EXERCISE DATA:
begin

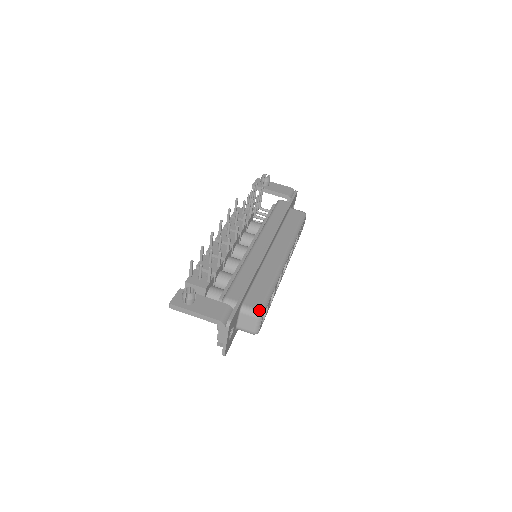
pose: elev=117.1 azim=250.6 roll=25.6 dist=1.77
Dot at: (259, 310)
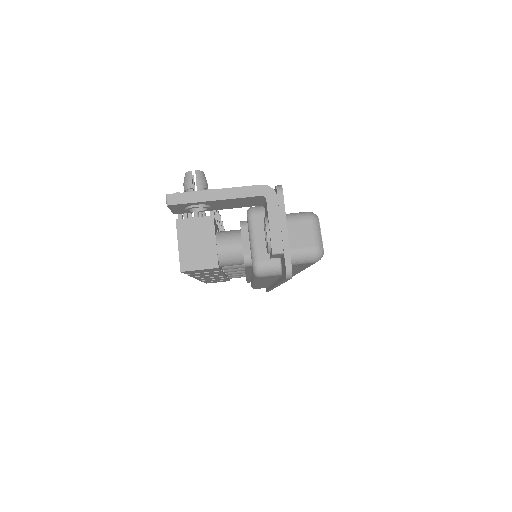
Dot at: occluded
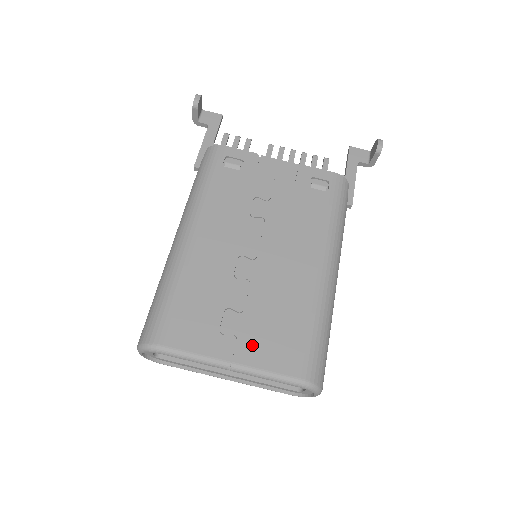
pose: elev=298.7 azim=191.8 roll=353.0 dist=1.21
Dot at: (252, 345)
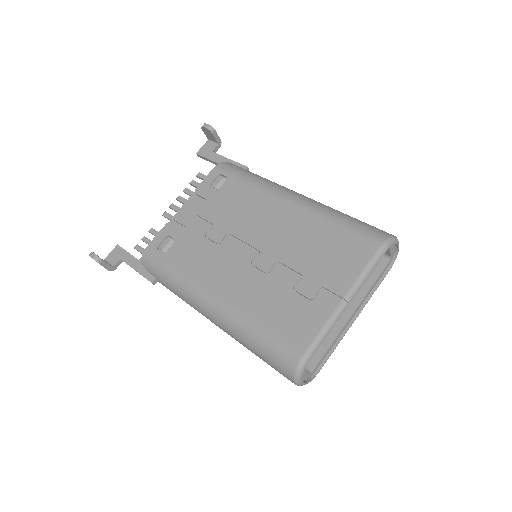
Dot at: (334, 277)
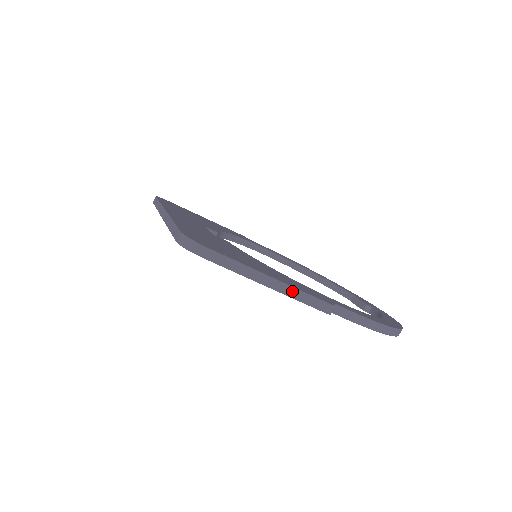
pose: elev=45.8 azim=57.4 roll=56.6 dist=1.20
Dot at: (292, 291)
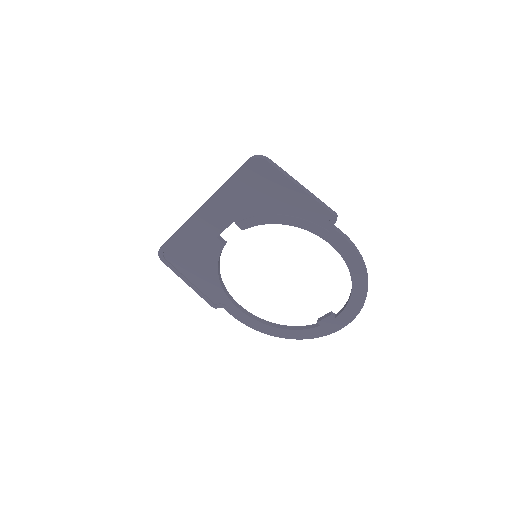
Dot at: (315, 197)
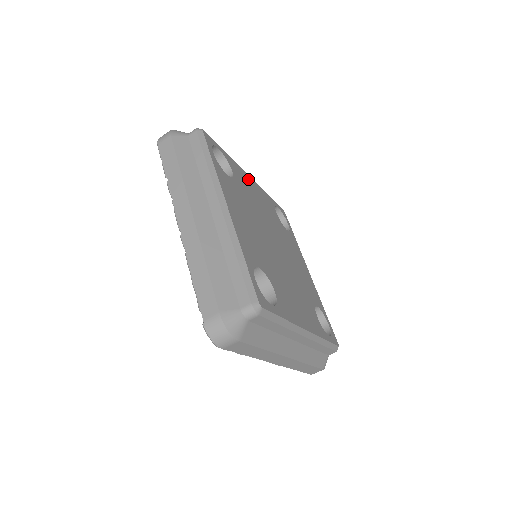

end

STATED EXERCISE: Rewrite the records above with "camera" in place of every "pose", leaving all other text unchanged, and omit the pictures from your answer.

ANSWER IN FULL:
camera: elev=117.1 azim=250.6 roll=25.6 dist=1.77
Dot at: (259, 310)
Dot at: occluded
camera: elev=298.7 azim=191.8 roll=353.0 dist=1.21
Dot at: (252, 345)
Dot at: (334, 277)
camera: elev=45.8 azim=57.4 roll=56.6 dist=1.20
Dot at: (292, 291)
Dot at: (315, 197)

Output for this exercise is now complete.